Così oggi, per tornare all’assunto iniziale, faccio ancora mie le considerazioni che l’antesignano Emilio de’ Rossignoli affidò alla carta nel 1960: “Credo nei vampiri e non sono in cattiva compagnia. Prima di me, vi credettero Rousseau e Byron, Mérimée e Baudelaire, Swinburne e Poe, Gautier e Hoffman, Goethe e D’Annunzio. Vi hanno creduto sacerdoti come don Calmet, Padre Brugnolo, Giuseppe Davanzati: scrittori come Ranfft, Burnet, Rehrius, Shaack, Fritsche; medici come Krafft-Ebing, Berthollet, Hartmann, Castelneau, Lombroso; magistrati, professori, scienziati. Prima che Roma fosse un solco quadrato sulle rive del Tevere, ci credettero Sciti e Caldei, Egizi e Greci. E Roma edificò la sua potenza temendo la loro sete. Dopo, nel tempo e al di fuori del tempo, a Oriente e a Occidente, a Settentrione e nell’estremo Sud, i vampiri continuano a vivere. La scienza e la tecnica non li hanno annientati, ma sono riusciti a renderli più pericolosi. Ora, mordono a distanza, ricorrono alla medicina e alla chirurgia, si mimetizzano fra i criminali e gli psicopatici, ma anche fra le persone normali. Hanno cancellato le loro origini e sono diventati letterati, artisti, avvocati, medici, industriali. E spesso non si accontentano più del sangue: vogliono l’anima. I vampiri sono fra noi, la cronaca stessa ve ne offre la prova ogni giorno. Credo nei vampiri. Popolano le cronache criminali di nomi vecchi e nuovi, ma tutti legati a storie d’incubo: Jack lo Sventratore, Peter Kuerten, Andréas Bichel, John Haigh, John Reginald Christie, Max Gufler, Heinrich Pommerenke, Burke e Hare. Escono dalle nebbie del passato come Gilles de Rais, Jacob Kavanski, Arnoldo Paolo de Madreiga. Sorgono dai cimiteri del presente come Nicolas Broda, Vanja Gica, Elefteria Kalkias, Irene Minas. Li ho rievocati in un brivido — fantasmi senza pace — toccando gli squallidi oggetti della loro condanna, i cunei di frassino e il martello, in una casa serba.
Li ho sentiti, come un sottile e perfido profumo dell’aria, dinanzi alle porte chiuse, segnate dai grappoli d’aglio e dal pesante silenzio dell’attesa. Li ho uditi nel vento della notte, là dove sono temuti. Li ho compresi quando ho conosciuto la sete, la fame, l’amore, il timore di morire. Li ho visti, forse.
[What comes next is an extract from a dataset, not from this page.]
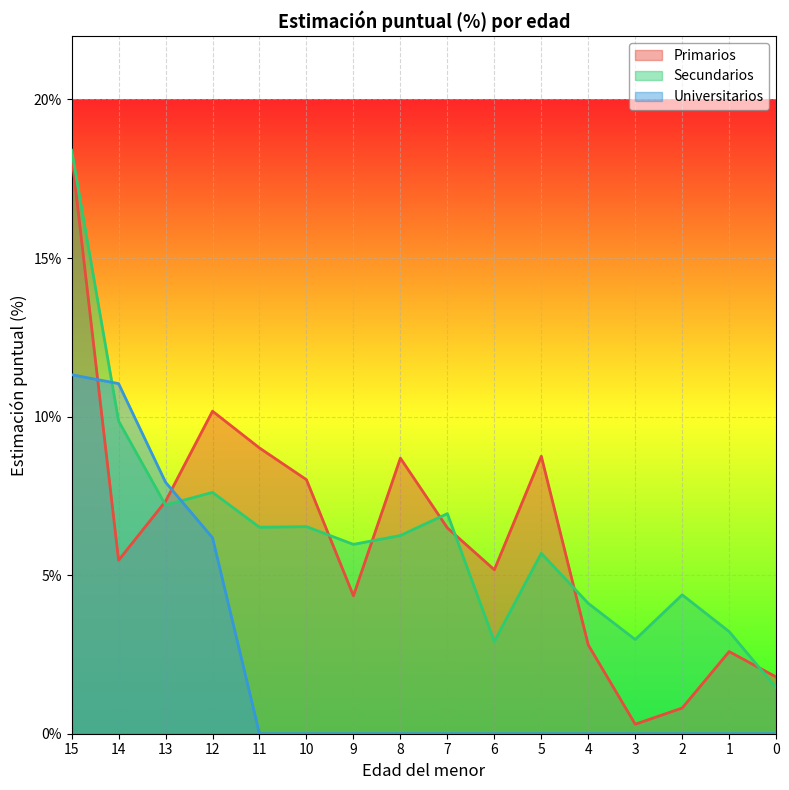

Which series has the largest total across all categories?

Secundarios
Mentre scrivo queste righe, ho una lettera davanti a me. E’ datata: ‘Budapest, 3 novembre 1956’. Anche per questo pezzo di carta credo nei vampiri. Io devo credere, perché un uomo, un amico, mi ha scritto. Ed era forse già morto sulle barricate della rivolta quando ha tracciato quelle poche righe. La lettera dice:
‘Ora sono veramente solo. Ricordi il mio incontro nel cimitero di Recks? Ne feci una relazione minuta, ma omisi di proposito un particolare. Nel lottare con l’altro fui morso alla mano. Era una ferita da nulla, ma il segno rimase. Adesso, penso che sia restato anche nella mia anima. Spero che non c’incontreremo più; non voglio che tu veda come sono e che mi paragoni a com’ero. Ma se dovessi — che non sia, che non sia — trovarmi sulla tua strada, ricorda ciò che tu e io sappiamo e fa cessare questo strazio, per l’amore di tua madre.’ Quello che io e lui sappiamo è il potere risolutivo della picca. Per questo — con la pietà nel cuore — credo nei vampiri.”